By Andrew Moran     Jun 28, 2009 in World
In one of many high schools to start canceling their ranking system, Niagara Falls High School is the first to adopt the system of fairness ranking, where everyone is a valedictorian.
Majority of elementary and secondary institutions are finishing their school years on Monday however, when seniors graduate at a Niagara Falls high school, they will be known as a valedictorian. Why? Because a Niagara Falls High School will be the first in Niagara County to eliminate class rankings and valedictorians. According to education officials, the decision was made out of fairness to the rest of the class.
At the end of the school day, students in one class will all be valedictorians instead of their true rank out of eighteen. “We felt it was nice to recognize a valedictorian, but those other kids were so close. We’re talking hundredths of a point sometimes. We felt they were all deserving,” said James Spanbauer who is the principal of the high school.
However, one 17-year-old student, who had worked hard all year, believes the new system is unfair, “It was disappointing because I had been working hard all these years to be No. 1. That was my goal. It took a long time for me to, like, be OK with it.”
According to the Buffalo News, in order to be considered as a valedictorian, you must have at least a 94% average, at least 90% on some exams and completed three advanced courses and exams.

◆ Data supplied ◆
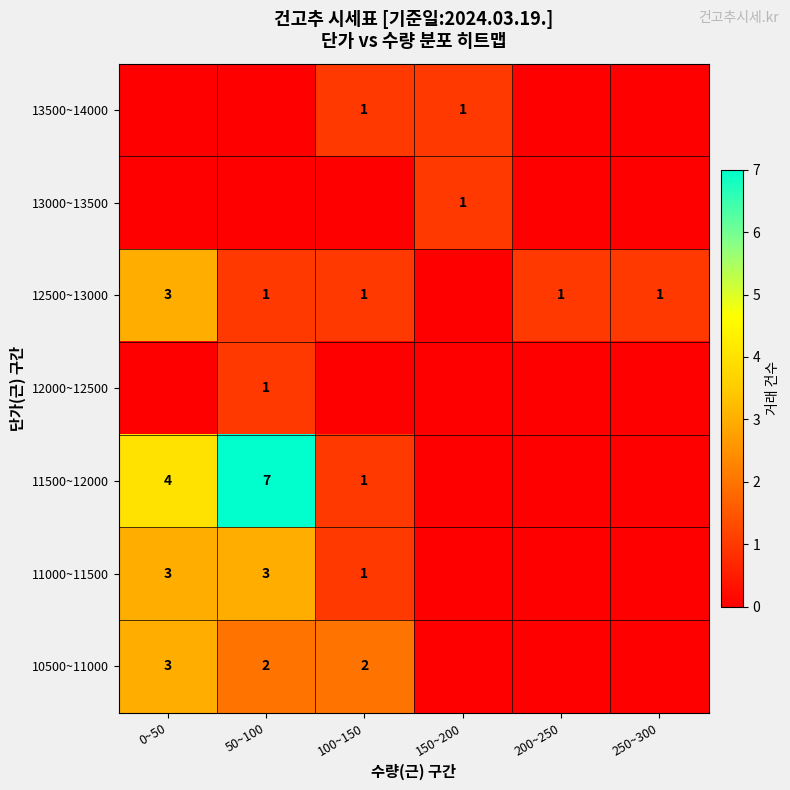

What is the sum of the 12500~13000 values at 0~50 and 50~100?

4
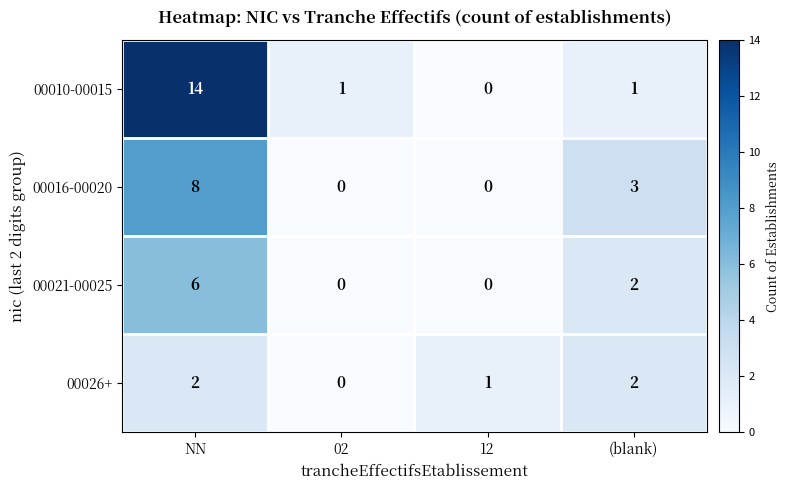

What is the maximum value shown in the chart?

14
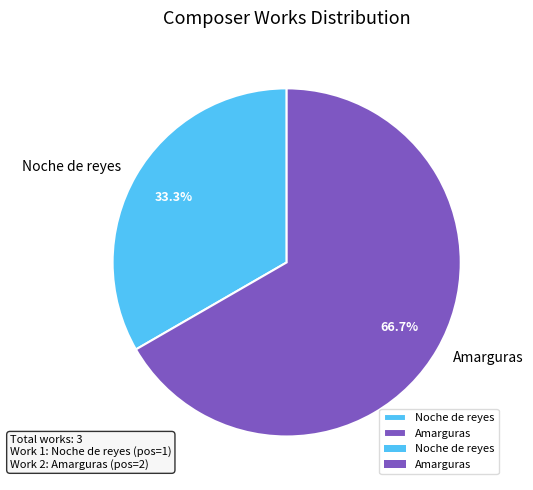

The Noche de reyes slice represents 19% of the pie. True or false?

False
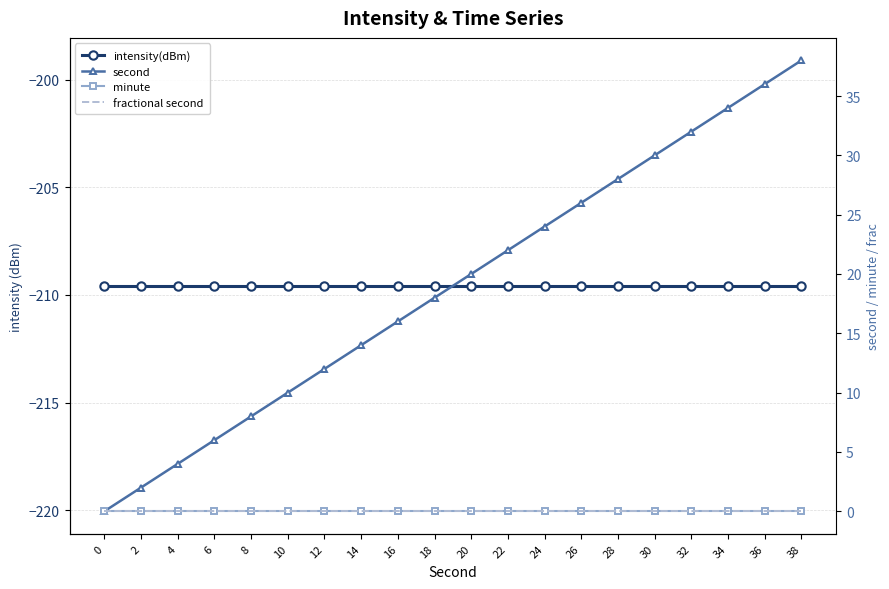

True or false: second and minute cross at least once.

False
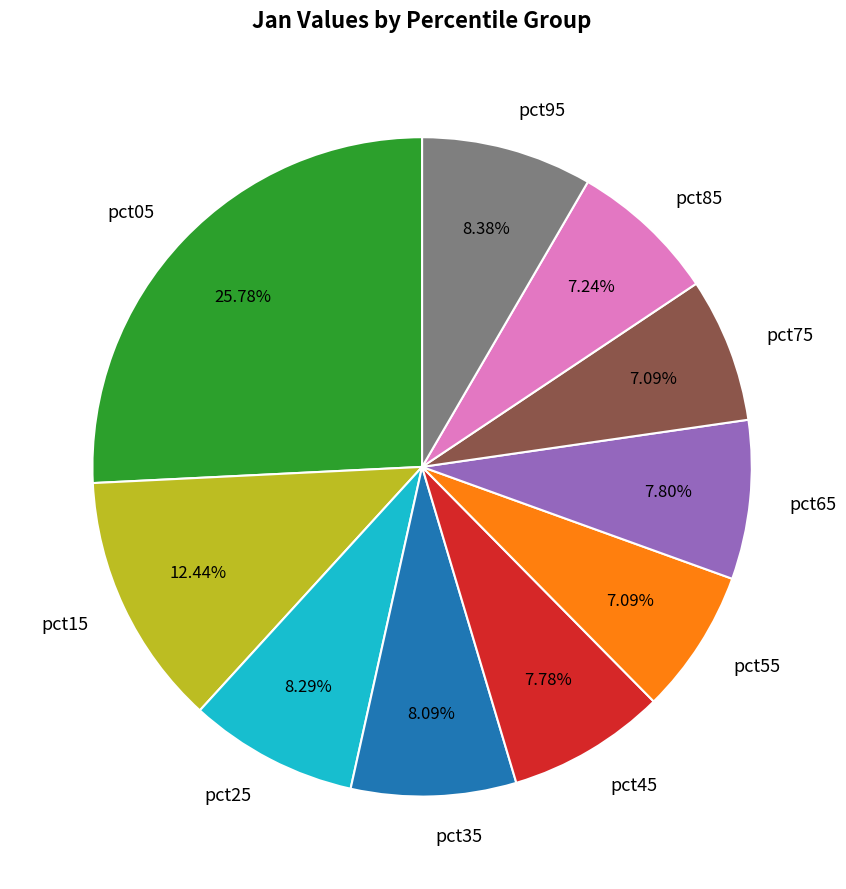

How many segments does this pie chart have?

10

◆ Exercise 1 ◆
Transcribe the article on valedictorians at Niagara Falls High School from "Majority of elementary" up to and including "of the class.".
◆ Exercise 2 ◆
Decide whether each statement agrees with the article on valedictorians at Niagara Falls High School, and support each yes or no with the deciding words of the article, quoted exactly.
(a) The principal of the high school is James Spanbauer.
(b) The student who called the new system disappointing was 16 years old.
(c) Niagara Falls High School is the second school in Niagara County to eliminate class rankings.

◆ Written solution 1 ◆
Majority of elementary and secondary institutions are finishing their school years on Monday however, when seniors graduate at a Niagara Falls high school, they will be known as a valedictorian. Why? Because a Niagara Falls High School will be the first in Niagara County to eliminate class rankings and valedictorians. According to education officials, the decision was made out of fairness to the rest of the class.

◆ Written solution 2 ◆
(a) Yes: "said James Spanbauer who is the principal of the high school."
(b) No: "one 17-year-old student"
(c) No: "will be the first in Niagara County to eliminate class rankings and valedictorians."